SELECTED PASSAGE:
A bank run occurs when a large number of depositors attempt to withdraw their funds at the same time, typically because they fear the institution may become insolvent. Because banks operate on a fractional reserve basis and keep only a small portion of deposits as cash, a sufficiently large, simultaneous demand for withdrawals can exhaust available liquidity and force the bank to sell assets at a loss or fail outright. The run is the moment a bank's defining maturity mismatch — long-dated assets funded by on-demand liabilities — stops being an abstraction.

The self-fulfilling dynamic

Bank runs are often self-reinforcing. A rumor, a credit downgrade, or visible queues can convince otherwise-secure depositors that they must withdraw first to avoid being last in line. Even a fundamentally solvent bank can be toppled if enough customers act on this incentive at once, because its assets (loans, bonds) cannot be liquidated quickly enough to meet immediate cash demands, and forced sales into a falling market convert a liquidity problem into a genuine solvency problem. Economists model this as a coordination game with two stable outcomes: if everyone believes the bank is fine, it is; if everyone believes it will fail, it does. When the panic spreads across multiple institutions it becomes a systemic banking crisis.

THE TASKS:
1 > In the passage on bank runs, what do economists model a bank run as?
2 > Reproduce a section of the passage on bank runs word for word. Begin at the words "A bank run occurs" and stop after the words "being an abstraction.".

ROWS:
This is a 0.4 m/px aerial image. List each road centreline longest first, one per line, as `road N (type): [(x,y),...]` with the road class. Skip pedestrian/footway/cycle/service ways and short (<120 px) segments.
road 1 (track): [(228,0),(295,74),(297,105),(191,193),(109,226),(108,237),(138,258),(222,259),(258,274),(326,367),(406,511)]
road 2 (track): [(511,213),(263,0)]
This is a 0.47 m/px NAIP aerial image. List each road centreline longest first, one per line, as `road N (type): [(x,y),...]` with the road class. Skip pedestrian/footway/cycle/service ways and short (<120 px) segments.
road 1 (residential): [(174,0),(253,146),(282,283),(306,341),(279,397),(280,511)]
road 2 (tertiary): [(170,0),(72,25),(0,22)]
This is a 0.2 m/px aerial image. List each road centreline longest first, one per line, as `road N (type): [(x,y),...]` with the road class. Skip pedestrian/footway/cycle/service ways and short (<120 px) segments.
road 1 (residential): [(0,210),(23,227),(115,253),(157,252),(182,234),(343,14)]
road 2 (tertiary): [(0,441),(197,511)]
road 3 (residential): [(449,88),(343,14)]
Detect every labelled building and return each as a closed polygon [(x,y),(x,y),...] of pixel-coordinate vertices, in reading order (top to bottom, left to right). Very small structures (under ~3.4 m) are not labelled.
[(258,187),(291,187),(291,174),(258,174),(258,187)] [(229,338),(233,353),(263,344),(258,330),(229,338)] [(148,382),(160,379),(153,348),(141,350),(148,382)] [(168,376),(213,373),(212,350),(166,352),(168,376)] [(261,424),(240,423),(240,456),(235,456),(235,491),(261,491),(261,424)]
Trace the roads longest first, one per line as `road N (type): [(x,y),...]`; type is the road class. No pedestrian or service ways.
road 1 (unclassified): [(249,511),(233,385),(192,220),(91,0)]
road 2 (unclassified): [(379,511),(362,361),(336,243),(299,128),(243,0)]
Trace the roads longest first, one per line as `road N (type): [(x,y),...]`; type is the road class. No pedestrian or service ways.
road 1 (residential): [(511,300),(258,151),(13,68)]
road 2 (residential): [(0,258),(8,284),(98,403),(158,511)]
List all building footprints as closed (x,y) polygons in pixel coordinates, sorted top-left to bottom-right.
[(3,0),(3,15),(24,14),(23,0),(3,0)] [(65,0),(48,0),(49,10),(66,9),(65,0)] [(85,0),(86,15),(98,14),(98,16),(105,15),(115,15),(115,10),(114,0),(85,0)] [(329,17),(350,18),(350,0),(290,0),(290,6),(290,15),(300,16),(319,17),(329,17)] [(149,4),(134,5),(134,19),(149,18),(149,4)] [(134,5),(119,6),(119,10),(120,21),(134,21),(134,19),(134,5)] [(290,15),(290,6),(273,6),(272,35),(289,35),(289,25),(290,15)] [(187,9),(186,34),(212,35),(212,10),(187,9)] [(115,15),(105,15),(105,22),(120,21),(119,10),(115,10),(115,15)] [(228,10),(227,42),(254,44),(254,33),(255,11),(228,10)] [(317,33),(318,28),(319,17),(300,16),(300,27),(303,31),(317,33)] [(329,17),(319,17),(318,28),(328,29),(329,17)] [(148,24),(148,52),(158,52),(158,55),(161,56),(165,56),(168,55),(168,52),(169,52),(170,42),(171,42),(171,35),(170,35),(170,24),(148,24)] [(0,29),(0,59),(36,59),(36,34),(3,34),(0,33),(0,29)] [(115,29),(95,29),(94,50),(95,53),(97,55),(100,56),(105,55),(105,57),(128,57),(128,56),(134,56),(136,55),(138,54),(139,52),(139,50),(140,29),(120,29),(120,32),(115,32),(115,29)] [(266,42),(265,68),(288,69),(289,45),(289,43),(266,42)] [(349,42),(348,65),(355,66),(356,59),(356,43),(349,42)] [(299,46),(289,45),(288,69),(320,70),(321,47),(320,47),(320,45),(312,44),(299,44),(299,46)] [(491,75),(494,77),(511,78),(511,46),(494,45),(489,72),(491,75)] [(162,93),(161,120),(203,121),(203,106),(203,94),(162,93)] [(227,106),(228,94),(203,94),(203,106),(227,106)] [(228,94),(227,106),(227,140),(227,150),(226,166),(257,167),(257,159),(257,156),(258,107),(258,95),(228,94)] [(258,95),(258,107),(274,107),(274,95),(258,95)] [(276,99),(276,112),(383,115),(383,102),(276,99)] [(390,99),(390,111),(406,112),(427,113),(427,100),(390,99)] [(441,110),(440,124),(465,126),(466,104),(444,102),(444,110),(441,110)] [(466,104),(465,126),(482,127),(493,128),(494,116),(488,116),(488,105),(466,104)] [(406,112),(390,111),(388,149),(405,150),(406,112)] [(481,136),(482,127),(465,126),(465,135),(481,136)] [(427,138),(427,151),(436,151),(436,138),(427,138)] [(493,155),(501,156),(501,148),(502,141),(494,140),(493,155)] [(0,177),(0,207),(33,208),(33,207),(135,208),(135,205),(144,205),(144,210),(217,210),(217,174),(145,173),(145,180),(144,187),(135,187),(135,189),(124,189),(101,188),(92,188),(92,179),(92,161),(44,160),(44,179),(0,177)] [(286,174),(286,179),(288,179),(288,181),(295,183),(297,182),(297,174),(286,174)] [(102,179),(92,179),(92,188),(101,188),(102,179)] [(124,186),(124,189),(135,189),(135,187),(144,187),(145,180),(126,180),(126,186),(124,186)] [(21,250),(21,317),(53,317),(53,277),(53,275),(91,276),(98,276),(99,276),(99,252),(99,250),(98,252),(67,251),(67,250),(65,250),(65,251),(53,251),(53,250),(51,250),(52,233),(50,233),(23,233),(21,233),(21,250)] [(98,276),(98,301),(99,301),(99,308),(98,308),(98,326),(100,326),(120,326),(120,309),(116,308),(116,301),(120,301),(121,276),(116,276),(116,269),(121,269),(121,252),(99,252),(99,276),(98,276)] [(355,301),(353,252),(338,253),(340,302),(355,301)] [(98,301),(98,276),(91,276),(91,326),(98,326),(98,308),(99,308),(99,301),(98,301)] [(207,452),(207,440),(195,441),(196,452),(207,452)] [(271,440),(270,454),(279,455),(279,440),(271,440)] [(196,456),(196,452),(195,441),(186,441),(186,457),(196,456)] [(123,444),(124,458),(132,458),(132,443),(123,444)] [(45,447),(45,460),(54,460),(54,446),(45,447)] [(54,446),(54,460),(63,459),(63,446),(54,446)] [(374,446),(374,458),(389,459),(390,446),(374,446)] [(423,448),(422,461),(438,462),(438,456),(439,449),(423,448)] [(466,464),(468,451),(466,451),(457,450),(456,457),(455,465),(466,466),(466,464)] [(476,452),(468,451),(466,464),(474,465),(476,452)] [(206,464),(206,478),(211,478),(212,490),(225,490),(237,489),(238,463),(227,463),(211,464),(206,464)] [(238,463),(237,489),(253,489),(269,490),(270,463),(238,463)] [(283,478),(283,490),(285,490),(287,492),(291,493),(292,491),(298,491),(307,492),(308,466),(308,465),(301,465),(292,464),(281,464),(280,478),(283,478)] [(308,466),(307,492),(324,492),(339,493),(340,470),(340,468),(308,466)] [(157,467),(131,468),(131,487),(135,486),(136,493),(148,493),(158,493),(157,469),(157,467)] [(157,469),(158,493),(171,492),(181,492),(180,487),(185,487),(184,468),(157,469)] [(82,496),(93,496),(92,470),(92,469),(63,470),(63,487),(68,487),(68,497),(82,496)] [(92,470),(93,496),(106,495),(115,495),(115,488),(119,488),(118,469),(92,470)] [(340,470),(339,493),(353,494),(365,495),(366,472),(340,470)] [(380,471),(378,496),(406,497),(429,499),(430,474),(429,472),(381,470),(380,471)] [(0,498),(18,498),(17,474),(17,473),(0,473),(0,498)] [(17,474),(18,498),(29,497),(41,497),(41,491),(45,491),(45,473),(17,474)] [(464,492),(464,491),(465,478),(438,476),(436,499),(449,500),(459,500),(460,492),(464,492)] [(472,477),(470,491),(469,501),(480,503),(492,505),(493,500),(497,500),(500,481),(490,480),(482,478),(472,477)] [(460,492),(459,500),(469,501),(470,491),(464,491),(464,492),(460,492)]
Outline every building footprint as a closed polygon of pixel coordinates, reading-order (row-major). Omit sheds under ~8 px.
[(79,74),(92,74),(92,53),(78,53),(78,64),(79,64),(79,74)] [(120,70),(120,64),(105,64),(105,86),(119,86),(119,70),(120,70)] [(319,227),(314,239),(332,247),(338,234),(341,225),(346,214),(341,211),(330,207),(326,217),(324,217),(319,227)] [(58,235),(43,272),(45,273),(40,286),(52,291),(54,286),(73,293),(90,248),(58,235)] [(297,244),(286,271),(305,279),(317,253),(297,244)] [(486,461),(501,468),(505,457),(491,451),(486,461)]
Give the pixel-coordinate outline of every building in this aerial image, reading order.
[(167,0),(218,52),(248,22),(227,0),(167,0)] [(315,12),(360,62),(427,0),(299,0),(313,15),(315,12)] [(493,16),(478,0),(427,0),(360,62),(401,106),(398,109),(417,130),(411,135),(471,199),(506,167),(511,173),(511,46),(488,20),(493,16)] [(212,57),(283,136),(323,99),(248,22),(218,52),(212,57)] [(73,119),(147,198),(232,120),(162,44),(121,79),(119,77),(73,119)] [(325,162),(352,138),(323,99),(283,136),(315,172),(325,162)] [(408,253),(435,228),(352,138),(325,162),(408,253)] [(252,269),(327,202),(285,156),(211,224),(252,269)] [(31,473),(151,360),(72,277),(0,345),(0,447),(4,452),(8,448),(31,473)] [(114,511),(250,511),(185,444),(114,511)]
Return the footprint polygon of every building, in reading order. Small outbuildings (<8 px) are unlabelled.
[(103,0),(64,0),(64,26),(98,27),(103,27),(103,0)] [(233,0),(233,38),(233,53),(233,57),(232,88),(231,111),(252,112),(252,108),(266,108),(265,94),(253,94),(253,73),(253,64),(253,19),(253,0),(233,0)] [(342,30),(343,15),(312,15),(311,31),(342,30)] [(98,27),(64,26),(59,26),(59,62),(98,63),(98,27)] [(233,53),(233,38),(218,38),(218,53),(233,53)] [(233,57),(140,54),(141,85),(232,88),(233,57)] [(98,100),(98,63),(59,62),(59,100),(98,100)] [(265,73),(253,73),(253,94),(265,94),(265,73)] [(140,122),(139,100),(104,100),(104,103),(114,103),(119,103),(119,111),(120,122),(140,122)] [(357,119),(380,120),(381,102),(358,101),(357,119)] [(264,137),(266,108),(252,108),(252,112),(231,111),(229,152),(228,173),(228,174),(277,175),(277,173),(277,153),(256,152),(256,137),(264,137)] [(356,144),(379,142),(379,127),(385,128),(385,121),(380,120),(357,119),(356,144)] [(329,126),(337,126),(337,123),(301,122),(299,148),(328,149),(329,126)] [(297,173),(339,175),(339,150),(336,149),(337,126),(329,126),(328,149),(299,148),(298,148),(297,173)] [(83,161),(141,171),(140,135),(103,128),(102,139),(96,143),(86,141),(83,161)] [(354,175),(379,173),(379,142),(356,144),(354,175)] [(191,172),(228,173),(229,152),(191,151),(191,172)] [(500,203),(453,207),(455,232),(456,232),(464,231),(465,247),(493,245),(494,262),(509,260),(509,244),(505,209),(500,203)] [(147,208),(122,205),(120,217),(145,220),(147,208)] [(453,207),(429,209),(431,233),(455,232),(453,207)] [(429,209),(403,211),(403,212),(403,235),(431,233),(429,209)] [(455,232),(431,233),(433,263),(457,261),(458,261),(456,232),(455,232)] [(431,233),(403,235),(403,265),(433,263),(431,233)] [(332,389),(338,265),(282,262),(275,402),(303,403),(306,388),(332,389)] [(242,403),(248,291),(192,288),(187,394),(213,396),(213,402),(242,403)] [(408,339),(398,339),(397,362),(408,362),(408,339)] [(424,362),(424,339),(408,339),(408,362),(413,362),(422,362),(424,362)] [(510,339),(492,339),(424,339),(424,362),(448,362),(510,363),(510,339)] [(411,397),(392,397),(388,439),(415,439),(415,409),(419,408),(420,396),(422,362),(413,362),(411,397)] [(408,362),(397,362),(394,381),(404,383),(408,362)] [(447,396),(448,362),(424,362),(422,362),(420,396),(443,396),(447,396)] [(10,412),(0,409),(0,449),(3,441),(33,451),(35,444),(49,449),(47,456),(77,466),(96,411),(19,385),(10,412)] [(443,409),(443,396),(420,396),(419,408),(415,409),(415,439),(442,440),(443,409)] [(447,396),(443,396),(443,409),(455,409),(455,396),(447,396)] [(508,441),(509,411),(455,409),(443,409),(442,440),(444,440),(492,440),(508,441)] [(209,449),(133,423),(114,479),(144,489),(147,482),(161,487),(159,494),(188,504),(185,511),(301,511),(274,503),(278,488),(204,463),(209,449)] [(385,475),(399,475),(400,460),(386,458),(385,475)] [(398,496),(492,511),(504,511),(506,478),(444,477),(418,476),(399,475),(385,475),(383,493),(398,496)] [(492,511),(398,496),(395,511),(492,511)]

ANSWERS FOR THE TASKS:
1 > A coordination game with two stable outcomes.

2 >
A bank run occurs when a large number of depositors attempt to withdraw their funds at the same time, typically because they fear the institution may become insolvent. Because banks operate on a fractional reserve basis and keep only a small portion of deposits as cash, a sufficiently large, simultaneous demand for withdrawals can exhaust available liquidity and force the bank to sell assets at a loss or fail outright. The run is the moment a bank's defining maturity mismatch — long-dated assets funded by on-demand liabilities — stops being an abstraction.